Apply what you read —
• 1. In the Citizendium passage, what term does Sanger use for what the writer calls the cult of the amateur?
• 2. Write out the stretch of the Citizendium passage from "To be honest, I" through "in Sanger’s direction.", switching "bureaucratic" to "hierarchical".
• 3. Decide whether each statement agrees with the Citizendium passage, and quote the words that settle it.
(a) The writer expects Citizendium to flop.
(b) Wales came out against introducing a more formal credentialism into Wikipedia.
(c) The writer says Wikipedia is now about outsiders.

**** Source extract

Well, when we say that encyclopedias should state the truth, do we mean the truth itself, or what the best-informed people take to be the truth – or perhaps even what the general public takes to be the truth? I’d like to say “the truth itself,” but we can’t simply point to the truth in the way we can point to the North Star. Some philosophers, called pragmatists, have said there’s no such thing as “the truth itself,” and that we should just consider the truth to be whatever the experts opine in “the ideal limit of inquiry” (in the phrase of C. S. Peirce). While I am not a pragmatist in this philosophical sense, I do think that it is misleading to say simply that encyclopedias aim at the truth. We can’t just leave it at that. Unfortunately, statements do not wear little labels reading “True!” and “False!” We need a criterion of encyclopedic truth – a method whereby we can determine whether a statement in an encyclopedia is true.

It’s like fucking Polonius has come back to life. Get thee back behind the arras, pierced old fool, and badger us not with thine tedious pedantry!

OK, maybe that’s a little harsh. I wish Sanger well. Although I think Citizendium will flop – it’s too late to market and it comes wrapped in an ornate intellectual scaffolding that acts as a kind of force field against intruders (ie, contributors) – I would like to see it become popular for one simple reason: It would tend to dilute Wikipedia’s hegemony over Google search results, and that would be a small but good thing. Sanger’s article is a defense of his idea that if you gave “experts” some degree of control over Wikipedia’s contents – if you put them at “the head of the table” to watch over the kids – you’d end up with a better Wikipedia. That may well be true, but I sense that if Wikipedia is afflicted by what I’ve termed the cult of the amateur (Sanger calls it “dabblerism”), Citizendium may be afflicted by the cult of the expert. Both cults operate at approximately an equal distance from reality.

To be honest, I don’t see much difference between Sanger and his arch-nemesis and sometime collaborator Jimmy Wales. They’re true believers arguing over a technicality – always the bitterest kind of dispute – and Wales recently sidled toward Sanger’s camp when he came out in favor of introducing a more formal credentialism into Wikipedia’s already extraordinarily bureaucratic operation. (Wikipedia was once about outsiders; now it’s about insiders.) As Wikipedia shifts from pursuing quantity to pursuing “quality,” it is already heading in Sanger’s direction.

********
**** Dataset section

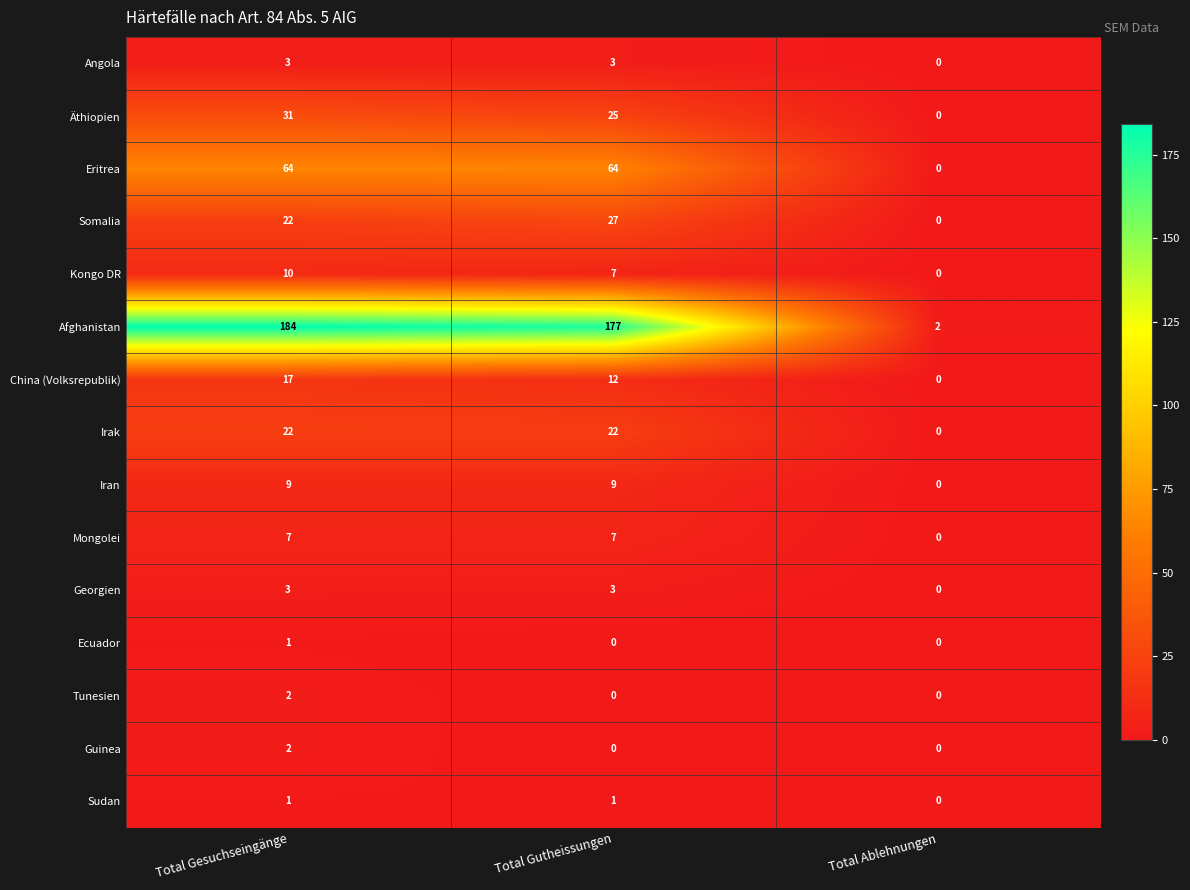

True or false: Guinea has a value of -1 at Total Ablehnungen.

False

********

Answers below —
• 1. "Dabblerism."

• 2.
To be honest, I don’t see much difference between Sanger and his arch-nemesis and sometime collaborator Jimmy Wales. They’re true believers arguing over a technicality – always the bitterest kind of dispute – and Wales recently sidled toward Sanger’s camp when he came out in favor of introducing a more formal credentialism into Wikipedia’s already extraordinarily hierarchical operation. (Wikipedia was once about outsiders; now it’s about insiders.) As Wikipedia shifts from pursuing quantity to pursuing “quality,” it is already heading in Sanger’s direction.

• 3.
(a) Yes: "I think Citizendium will flop"
(b) No: "he came out in favor of introducing a more formal credentialism into Wikipedia’s already extraordinarily bureaucratic operation"
(c) No: "Wikipedia was once about outsiders; now it’s about insiders."